Wade Truong was keenly aware earlier this week that when he was scheduled to arrive Thursday in the Twin Cities, the temperature was expected to hover in or near negative territory. Where Truong lives and works in Virginia, thermometers don't often register such extremes, and they certainly don't in his parents' native Vietnam.
A professional chef, Truong will be in Minneapolis through Sunday to appear at Pheasants Forever's National Pheasant Fest & Quail Classic.
Though he has never hunted either of the birds being celebrated, Truong is by any measure a sportsman, and his expertise as a game cook will quickly gain him admirers among the 30,000 or so upland-bird aficionados expected to attend the big doings this weekend at the Minneapolis Convention Center.
Truong's parents opened a restaurant, the Saigon Café, in Harrisonburg, Va., after they immigrated to the United States following the Vietnam War.
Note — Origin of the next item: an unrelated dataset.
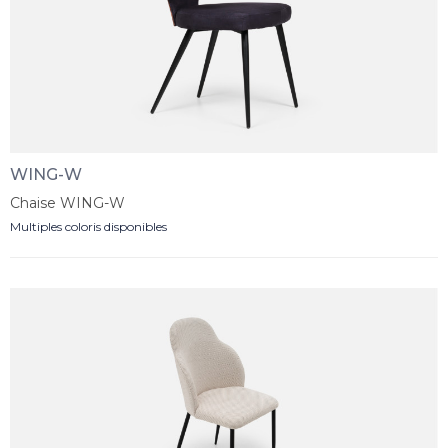
WING-W
Chaise WING-W
Multiples coloris disponibles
It was at the family's eatery that Truong worked as a teenager, busing tables and doing odd jobs.
Food, he said, always was a big deal to his family, not only at their place of business but in their home.
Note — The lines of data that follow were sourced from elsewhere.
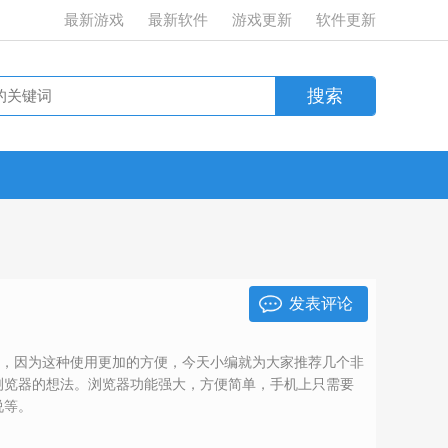
最新游戏
最新软件
游戏更新
软件更新
发表评论
器，因为这种使用更加的方便，今天小编就为大家推荐几个非
浏览器的想法。浏览器功能强大，方便简单，手机上只需要
说等。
"Our parents attached a lot of value to food," he said. "Preparing food and eating food was a big deal. Food was not to be wasted, and never to be taken for granted. When we had dinner together as a family on Sundays, everyone was expected to be there."
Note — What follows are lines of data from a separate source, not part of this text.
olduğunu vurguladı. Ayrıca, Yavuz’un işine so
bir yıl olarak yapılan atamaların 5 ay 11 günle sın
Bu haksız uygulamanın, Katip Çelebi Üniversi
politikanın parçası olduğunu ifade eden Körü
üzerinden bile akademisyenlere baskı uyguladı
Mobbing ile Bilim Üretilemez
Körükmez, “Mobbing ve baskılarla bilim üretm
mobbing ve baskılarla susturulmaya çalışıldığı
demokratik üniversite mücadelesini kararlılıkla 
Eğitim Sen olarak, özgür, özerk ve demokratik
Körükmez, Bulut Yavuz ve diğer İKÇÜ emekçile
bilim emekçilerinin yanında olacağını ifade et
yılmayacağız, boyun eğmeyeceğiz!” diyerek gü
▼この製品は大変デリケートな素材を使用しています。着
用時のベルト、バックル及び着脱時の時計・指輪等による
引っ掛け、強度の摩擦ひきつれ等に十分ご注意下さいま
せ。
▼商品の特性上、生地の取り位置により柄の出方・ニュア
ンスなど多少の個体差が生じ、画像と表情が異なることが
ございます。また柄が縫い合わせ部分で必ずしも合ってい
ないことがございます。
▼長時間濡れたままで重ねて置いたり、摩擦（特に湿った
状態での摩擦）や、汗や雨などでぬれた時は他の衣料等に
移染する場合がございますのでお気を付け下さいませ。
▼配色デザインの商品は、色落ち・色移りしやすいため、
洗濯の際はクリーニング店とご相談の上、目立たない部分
As a kid, Truong hadn't planned to someday cook for a living. But while he was in college, and the years soon thereafter, he found himself, perhaps naturally, drawn to the restaurant life. There, at various locales he experienced new and different foods, and new and different food-preparation methods.
"I was eating a lot of foods that were beyond my pay grade," he said. "It was a good education."